Yolcu has since fine-tuned the SAT solver, calibrating the tool to better fit the nature of the Collatz problem. These tricks made all the difference—speeding up the termination proofs for the 10-rule subsystems and reducing runtimes to mere seconds.
“The main question that remains,” says Aaronson, “is, What about the full set of 11? You try running the system on the full set and it just runs forever, which maybe shouldn’t shock us, because that is the Collatz problem.”
As Heule sees it, most research in automated reasoning has a blind eye for problems that require lots of computation. But based on his previous breakthroughs he believes these problems can be solved. Others have transformed Collatz as a rewrite system, but it’s the strategy of wielding a fine-tuned SAT solver at scale with formidable compute power that might gain traction toward a proof.
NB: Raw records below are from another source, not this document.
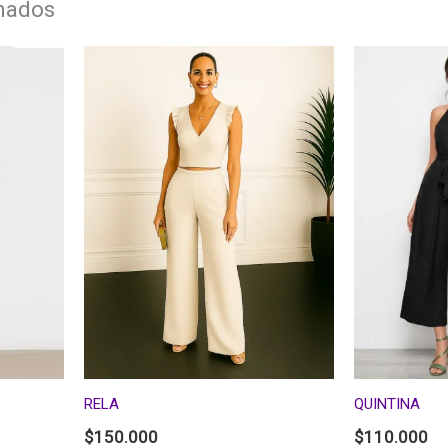
onados
RELA
QUINTINA
$
150.000
$
110.000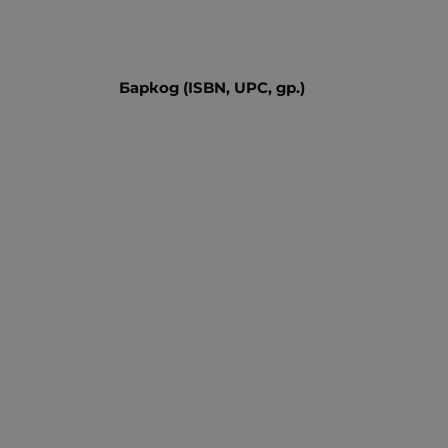
Баркод (ISBN, UPC, др.)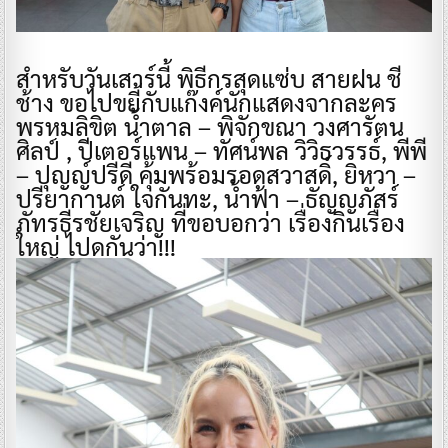
สำหรับวันเสาร์นี้ พิธีกรสุดแซ่บ สายฝน ชี
ช้าง ขอไปขยี้กับแก๊งค์นักแสดงจากละคร
พรหมลิขิต น้ำตาล – พิจักขณา วงศารัตน
ศิลป์ , ปีเตอร์แพน – ทัศน์พล วิวิธวรรธ์, พีพี
– ปุญญ์ปรีดี คุ้มพร้อมรอดสวาสดิ์, ยิหวา –
ปรียากานต์ ใจกันทะ, น้ำฟ้า – ธัญญภัสร์
ภัทรธีรชัยเจริญ ที่ขอบอกว่า เรื่องกินเรื่อง
ใหญ่ ไปดูกันว่า!!!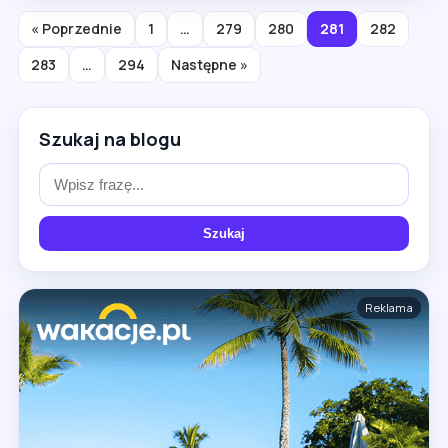
« Poprzednie
1
…
279
280
281
282
283
…
294
Następne »
Szukaj na blogu
Szukaj
Reklama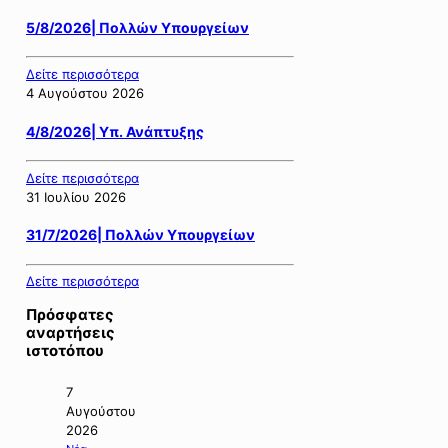
5/8/2026| Πολλών Υπουργείων
Δείτε περισσότερα
4 Αυγούστου 2026
4/8/2026| Υπ. Ανάπτυξης
Δείτε περισσότερα
31 Ιουλίου 2026
31/7/2026| Πολλών Υπουργείων
Δείτε περισσότερα
Πρόσφατες
αναρτήσεις
ιστοτόπου
7
Αυγούστου
2026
So far, Heule has run the Collatz investigation using about 5,000 cores (the processing units powering computers; consumer computers have four or eight cores). As an Amazon Scholar, he has an open invitation from Amazon Web Services to access “practically unlimited” resources—as many as one million cores. But he’s reluctant to use significantly more.
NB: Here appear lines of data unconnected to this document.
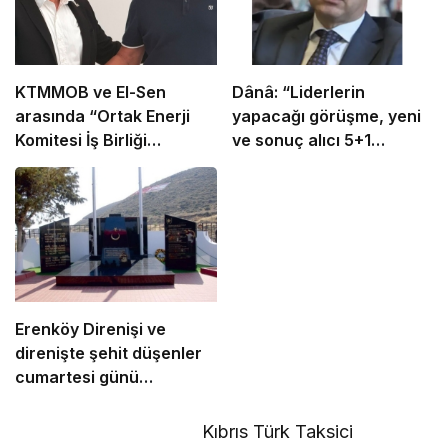
KTMMOB ve El-Sen
Dânâ: “Liderlerin
arasında “Ortak Enerji
yapacağı görüşme, yeni
Komitesi İş Birliği
ve sonuç alıcı 5+1
Protokolü” imzalandı
toplantısına hazırlık
niteliği taşıyor”
Erenköy Direnişi ve
direnişte şehit düşenler
cumartesi günü
düzenlenecek törenle
anılacak
Kıbrıs Türk Taksici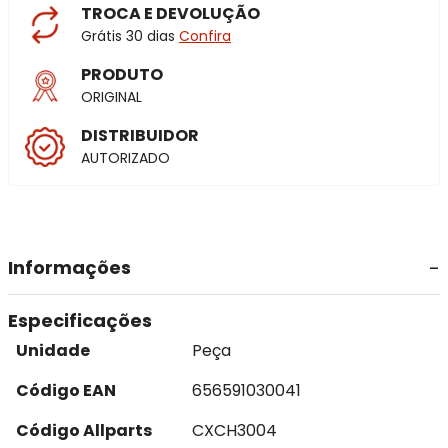
TROCA E DEVOLUÇÃO
Grátis 30 dias
Confira
PRODUTO
ORIGINAL
DISTRIBUIDOR
AUTORIZADO
Informações
Especificações
Unidade
Peça
Código EAN
656591030041
Código Allparts
CXCH3004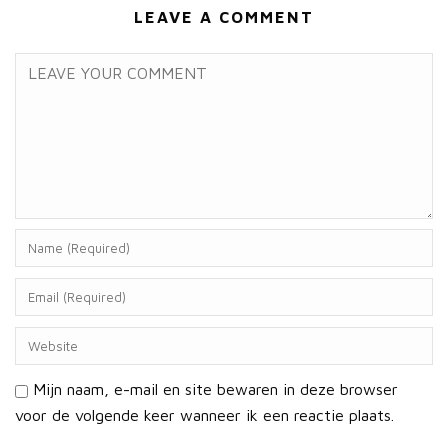
LEAVE A COMMENT
Mijn naam, e-mail en site bewaren in deze browser
voor de volgende keer wanneer ik een reactie plaats.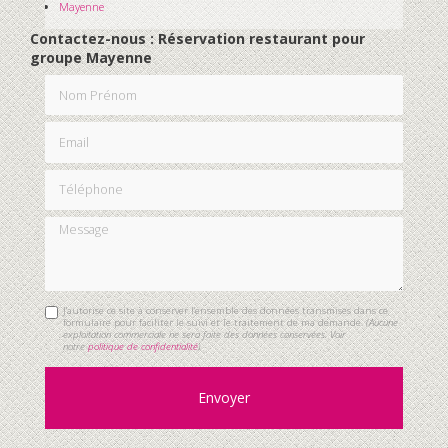
Mayenne
Contactez-nous : Réservation restaurant pour
groupe Mayenne
Nom Prénom
Email
Téléphone
Message
J'autorise ce site à conserver l'ensemble des données transmises dans ce
formulaire pour faciliter le suivi et le traitement de ma demande.
(Aucune
exploitation commerciale ne sera faite des données conservées. Voir
notre
politique de confidentialité
)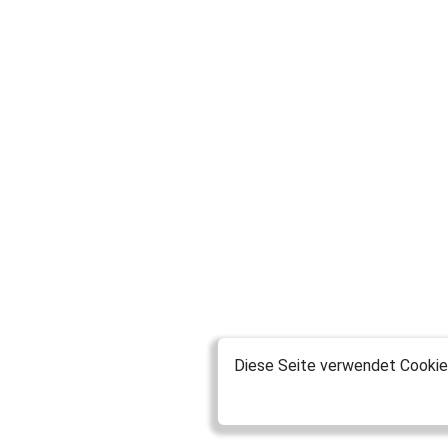
Diese Seite verwendet Cookies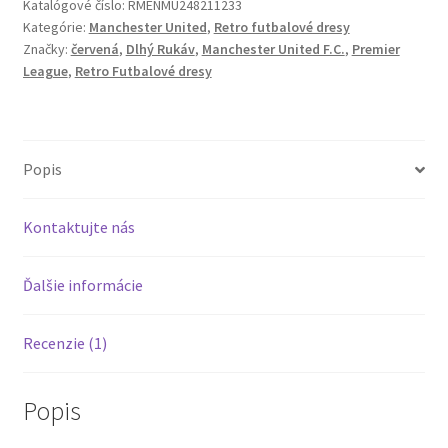
1983
Katalógové číslo:
RMENMU248211233
Kategórie:
Manchester United
,
Retro futbalové dresy
Červená
Značky:
červená
,
Dlhý Rukáv
,
Manchester United F.C.
,
Premier
Dlhý
League
,
Retro Futbalové dresy
Rukáv
Domáci
Popis
Kontaktujte nás
Ďalšie informácie
Recenzie (1)
Popis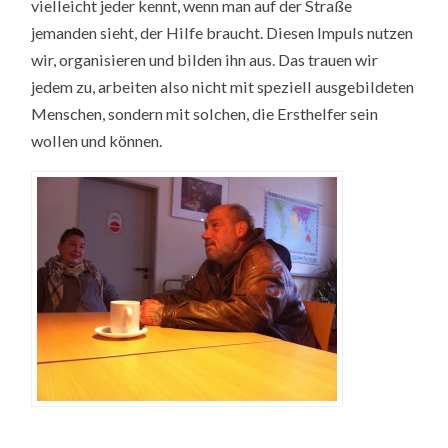
vielleicht jeder kennt, wenn man auf der Straße
jemanden sieht, der Hilfe braucht. Diesen Impuls nutzen
wir, organisieren und bilden ihn aus. Das trauen wir
jedem zu, arbeiten also nicht mit speziell ausgebildeten
Menschen, sondern mit solchen, die Ersthelfer sein
wollen und können.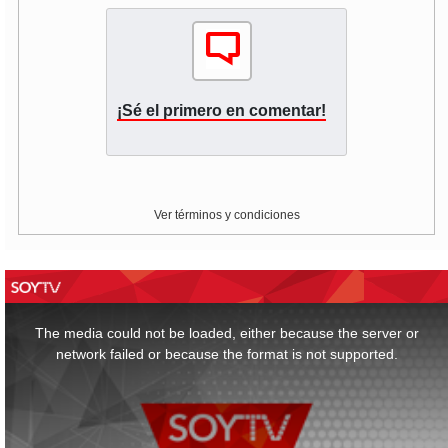
¡Sé el primero en comentar!
Ver términos y condiciones
This
is
a
The media could not be loaded, either because the server or
modal
window.
network failed or because the format is not supported.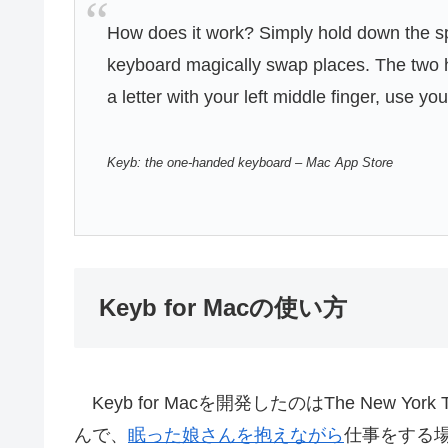
How does it work? Simply hold down the spa
keyboard magically swap places. The two h
a letter with your left middle finger, use you
‎Keyb: the one-handed keyboard – Mac App Store
Keyb for Macの使い方
Keyb for Macを開発したのはThe New York
んで、
眠った娘さんを抱えながら
仕事をする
“I want some indication that this is a realistic attempt,” he says. Otherwise, Heule feels he’d be wasting resources and trust. “I don’t need 100% confidence, but I really would like to have some evidence that there’s a reasonable chance that it’s going to succeed.”
Supercharging a transformation
“The beauty of this automated method is that you can turn on the computer, and wait,” says the mathematician Jeffrey Lagarias, of the University of Michigan. He’s toyed with Collatz for about fifty years and become keeper of the knowledge, compiling annotated bibliographies and editing a book on the subject, “The Ultimate Challenge.” For Lagarias, the automated approach brought to mind a 2013 paper by the Princeton mathematician John Horton Conway, who mused that the Collatz problem might be among an elusive class of problems that are true and “undecidable”—but at once not provably undecidable. As Conway noted: “… it might even be that the assertion that they are not provable is not itself provable, and so on.”
“If Conway is right,” Lagarias says, “there will be no proof, automated or not, and we will never know the answer.”
The human who’s arguably come closest is the mathematician Terence Tao, at the University of California, Los Angeles. In 2019 Tao proved the Collatz conjecture is “almost” true for “almost” all numbers (“almost” relies on two different technical definitions, nonetheless according with the plain English meaning).
Tao believes a human proof of the conjecture would be more mathematically meaningful—getting at the why of it— than a computer proof. “But having a major unsolved problem fall to an automated prover could supercharge a revolutionary transformation in how mathematicians use computer assistance in their work,” he says. “With a problem as intractable as this, we will take whatever insights we can get.”
What Heule and his collaborators are really after, however, is a scenario such that—using this approach, with this problem—the computer succeeds where the human fails, or vice versa. “At this point, we don’t know whether these techniques are much stronger than what humans can do by hand or not, or whether humans can do things that the computer can’t do,” Heule says. “What we want to know is whether humans or computers are better at solving such problems.”
To that end, let’s see who solves the Collatz conjecture first.